Let’s Try another dataset.
import tensorflow as tf
from tensorflow import keras
import matplotlib.pyplot as plt
import numpy as np
def CrossEntropy(y_hat, y):
return (-y * np.log(y_hat) - (1 - y) * np.log(1 - y_hat)).mean()
from sklearn.datasets import make_blobs
X, y = make_blobs(n_samples=10000, n_features=2, centers=2, random_state=27)
class_0 = np.where(y == 0)
class_1 = np.where(y == 1)
X_0 = X[class_0]
X_1 = X[class_1]
plt.figure(figsize=(12,9))
plt.scatter(X_0[:, 0], X_0[:, 1], marker='o', s=150, color='blue', label='1')
plt.scatter(X_1[:, 0], X_1[:, 1], marker='x', s=150, color='red', label='0')
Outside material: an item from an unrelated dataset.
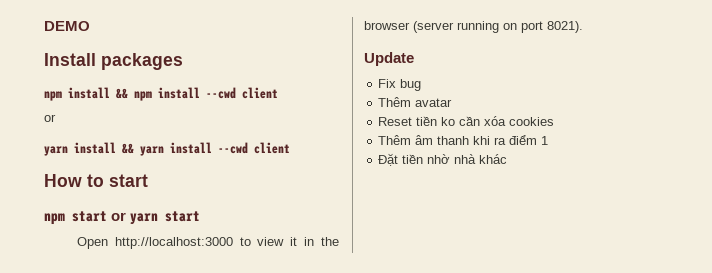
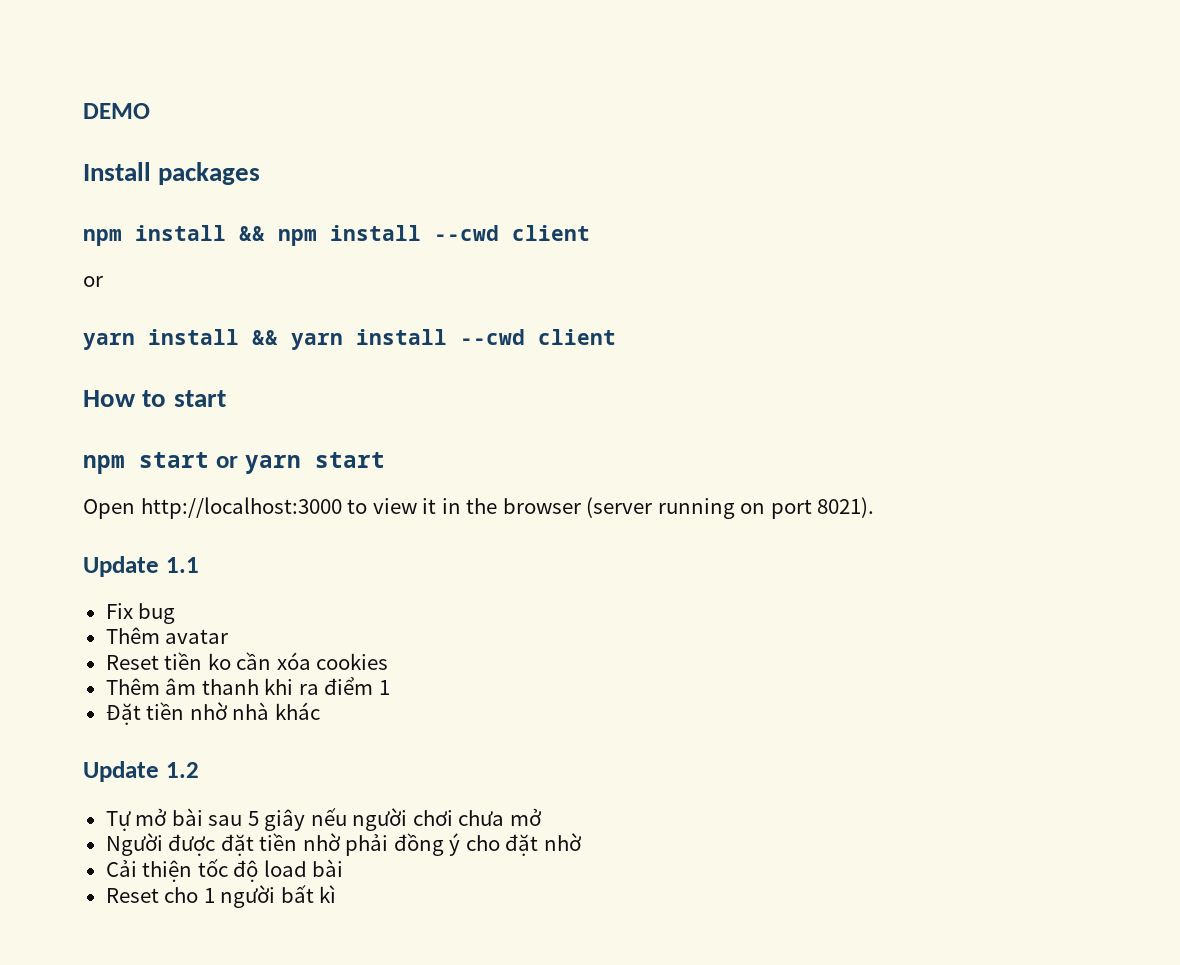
(414, 59) none -> [165,557,199,573] 1.1
(508, 159) none -> [83,761,199,782] [105,807,541,831] [105,833,581,856] [105,858,344,882] [105,884,337,908] // Update 1.2 // Tự mở bài sau 5 giây nếu người chơi chưa mở // Người được đặt tiền nhờ phải đồng ý cho đặt nhờ // Cải thiện tốc độ load bài // Reset cho 1 người bất kì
plt.xlabel('$x1$', fontsize=20)
plt.ylabel('$x2$', fontsize=20)
plt.grid(True)
plt.legend(fontsize=20)
plt.show()
model = tf.keras.Sequential([keras.layers.Dense(units=1, input_shape=[2]), keras.layers.Activation('sigmoid')])
model.compile(optimizer='adam', loss='binary_crossentropy', metrics=['accuracy'])
tf_history = model.fit(X, y, epochs=50, verbose=True)
Epoch 1/50
10000/10000 [==============================] - 0s 44us/sample - loss: 5.3699 - acc: 0.5000
Epoch 2/50
10000/10000 [==============================] - 0s 37us/sample - loss: 3.3782 - acc: 0.5000
.
.
Epoch 49/50
10000/10000 [==============================] - 0s 38us/sample - loss: 0.0044 - acc: 0.9992
Epoch 50/50
10000/10000 [==============================] - 0s 37us/sample - loss: 0.0043 - acc: 0.9993
You can see from the plot, that is not possible to get a accuracy of 1.0 with a linear classifier like Logistic Regression for this dataset as few of the class points are overlapping. But it still gives a very good result with just few lines of code.